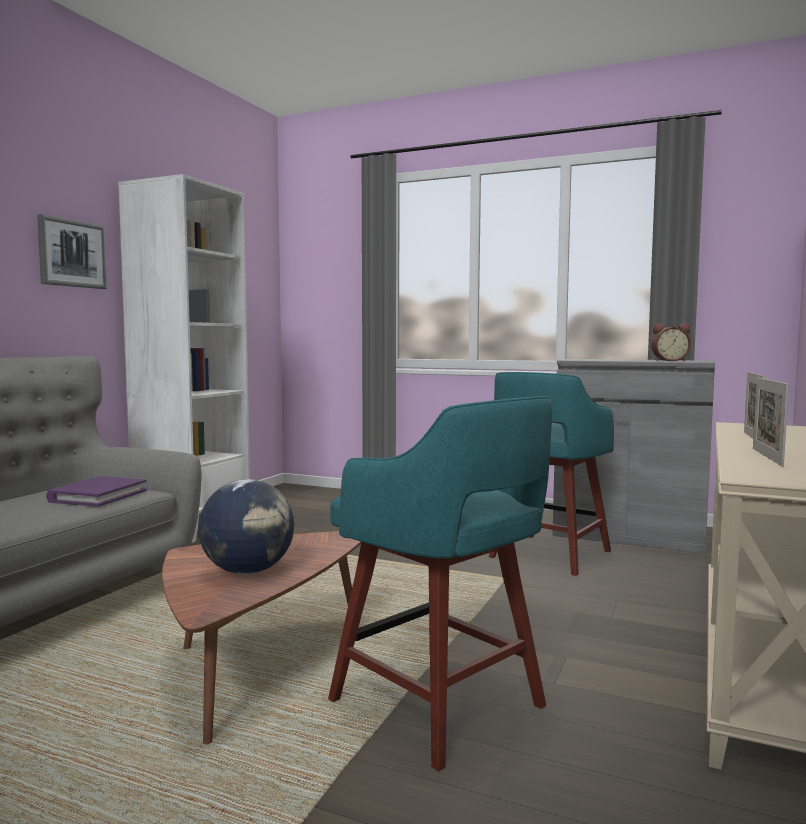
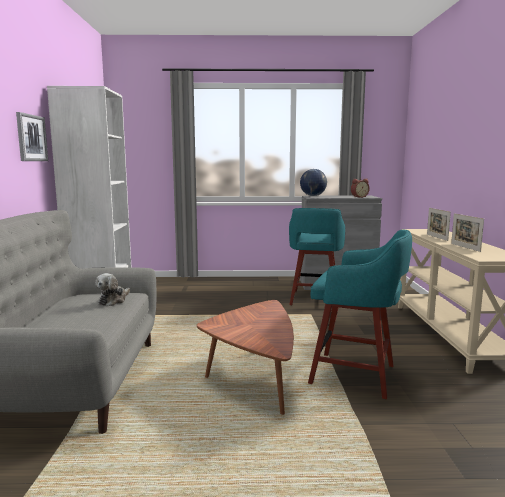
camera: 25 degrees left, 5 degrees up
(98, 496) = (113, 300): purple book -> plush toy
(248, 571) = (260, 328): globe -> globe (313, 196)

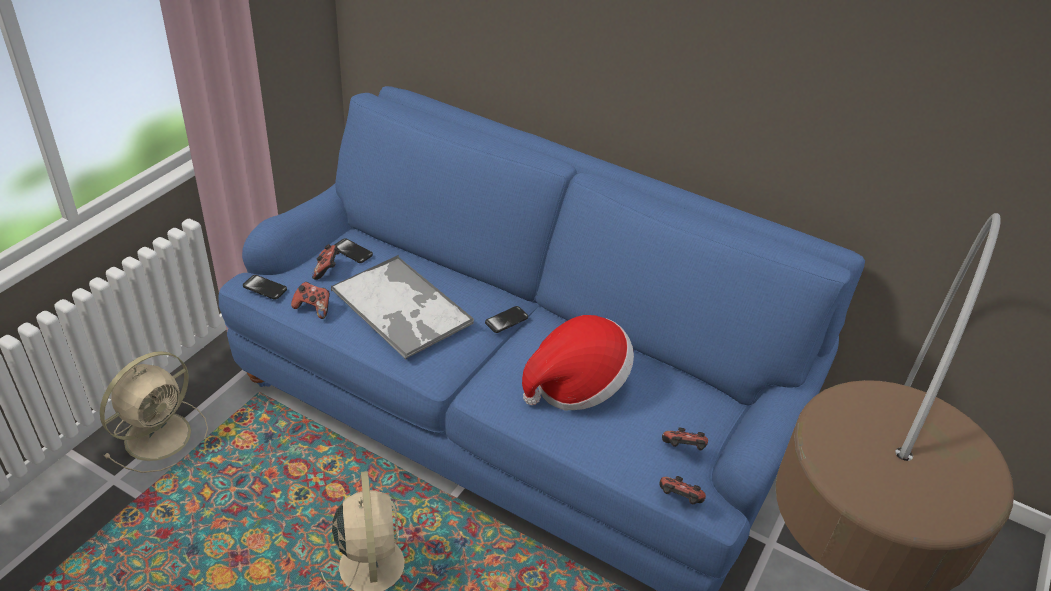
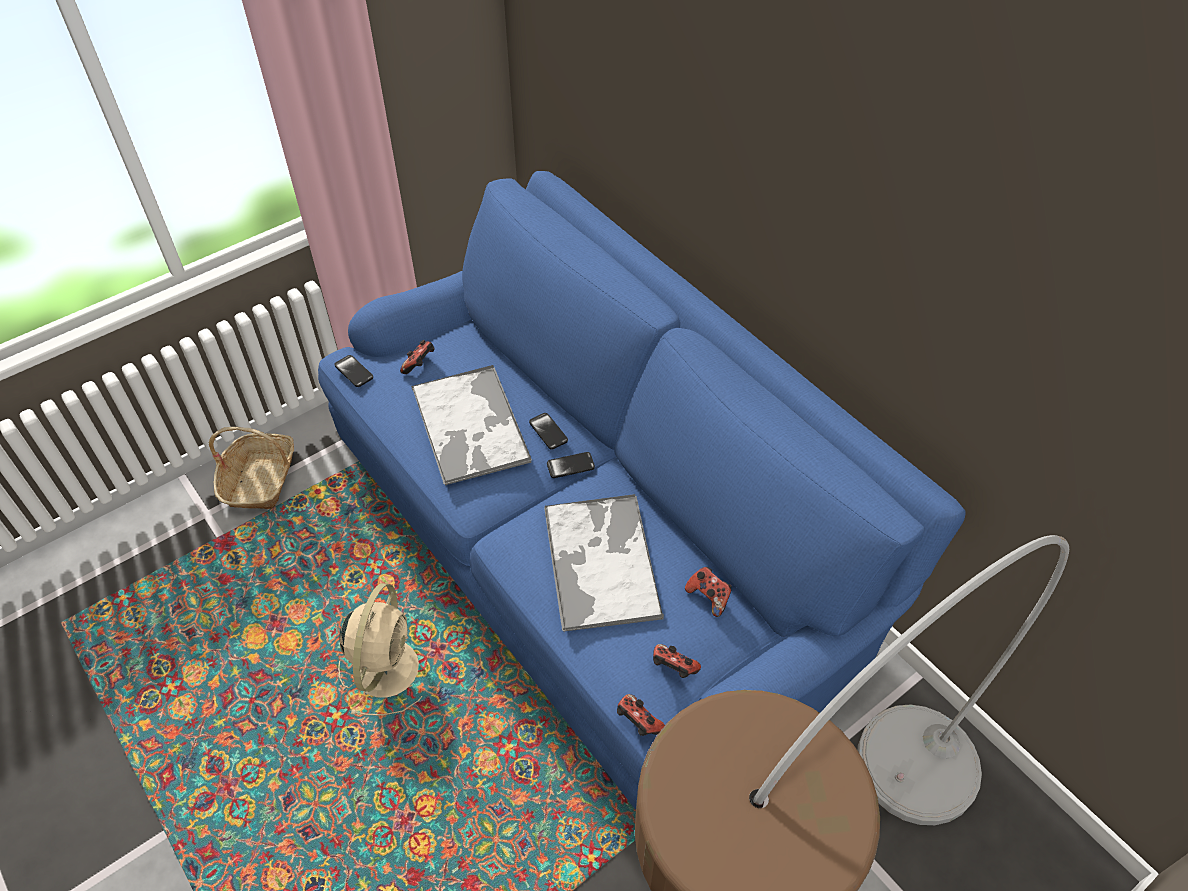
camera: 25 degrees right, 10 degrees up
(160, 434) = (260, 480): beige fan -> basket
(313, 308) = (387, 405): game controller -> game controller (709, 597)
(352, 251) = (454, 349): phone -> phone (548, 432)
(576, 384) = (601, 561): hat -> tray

□ □ □ □ □

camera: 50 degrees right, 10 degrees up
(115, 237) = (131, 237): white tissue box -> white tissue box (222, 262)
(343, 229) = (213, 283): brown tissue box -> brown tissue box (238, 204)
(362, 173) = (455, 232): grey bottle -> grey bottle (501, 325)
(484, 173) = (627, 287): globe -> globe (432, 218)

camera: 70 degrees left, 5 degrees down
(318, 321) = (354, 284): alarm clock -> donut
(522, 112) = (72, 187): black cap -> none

□ □ □ □ □

**WHAT THE TASK REQUIRES:**
Among the lines above, count those containing "camera", and give only the number.

**WRITTEN ANSWER:**
4